La tomba delle lucciole
La sera del 21 settembre 1945 Seita, un giovane ragazzo, muore di stenti nella stazione ferroviaria di Kobe, in Giappone. Nelle sue mani tiene solo una scatola di latta che contiene dei frammenti di ossa appartenenti alla sua sorellina Setsuko. Quando i passanti gettano via la scatola, appare il fantasma della bambina e subito dopo quello del ragazzo. Ha inizio così un lungo flashback che racconta la loro storia, cominciata nel giugno di quello stesso anno, durante il bombardamento di Kobe da parte degli Americani.
Uscito nell’aprile 1988 e distribuito in Italia a metà degli anni novanta il film d’animazione a sfondo storico del regista di Heidi si presta sicuramente a un’interpretazione di denuncia della guerra, di testimonianza delle conseguenze dei conflitti; invita senza dubbio a non dare nulla per scontato – dagli affetti alla sicurezza (economica, politica) e ad apprezzare anche le piccole cose della quotidianità che si possono perdere da un momento all’altro senza preavviso.
Ma nella figura e nel comportamento di Seita c’è anche una non troppo velata critica alla generazione cullata e cresciuta nelle false certezze del boom economico degli Anni 80 (e non a caso è una panoramica sui grattacieli moderni a chiudere il film): come rimproveratogli prima dalla parente che li accoglie e poi dai contadini del vicinato, il ragazzo, figlio di un ufficiale della marina del Grande Impero del Sol Levante, fugge dalla realtà e dalle regole imposte in tempo di guerra alla società, sentendosi piuttosto vittima degli adulti e lasciandosi trascinare dagli eventi con il risultato finale di non riuscire a provvedere per sé e per la sorellina.

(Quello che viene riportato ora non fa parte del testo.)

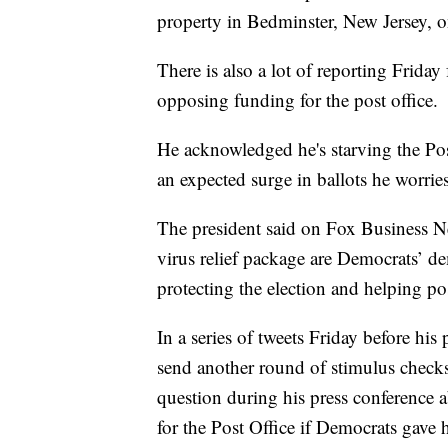
property in Bedminster, New Jersey, o
There is also a lot of reporting Frida
opposing funding for the post office.
He acknowledged he's starving the Pos
an expected surge in ballots he worrie
The president said on Fox Business N
virus relief package are Democrats’ dem
protecting the election and helping po
In a series of tweets Friday before his 
send another round of stimulus check
question during his press conference
for the Post Office if Democrats gave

La storia è raccontata con una sorta di neorealismo animato, che spiazza ancor più se si pensa al mezzo usato per metterla in scena: non ci sono concessioni leggere, momenti di respiro, parentesi spensierate che l’animazione potrebbe portarci ad attenderci. C’è invece un ritmo compassato, che ci permette di apprezzare l’elevato livello tecnico ed artistico con cui il film è realizzato, la cura nei fondali che riproducono la Kobe dell’epoca, lo spettacolare e quasi affascinante incendio che la distrugge, la poesia di alcune immagini; pause nella narrazione che consentono anche di ragionare sul dramma vissuto dai due fratelli, che piano piano sedimenta nello spettatore diventando intollerabile.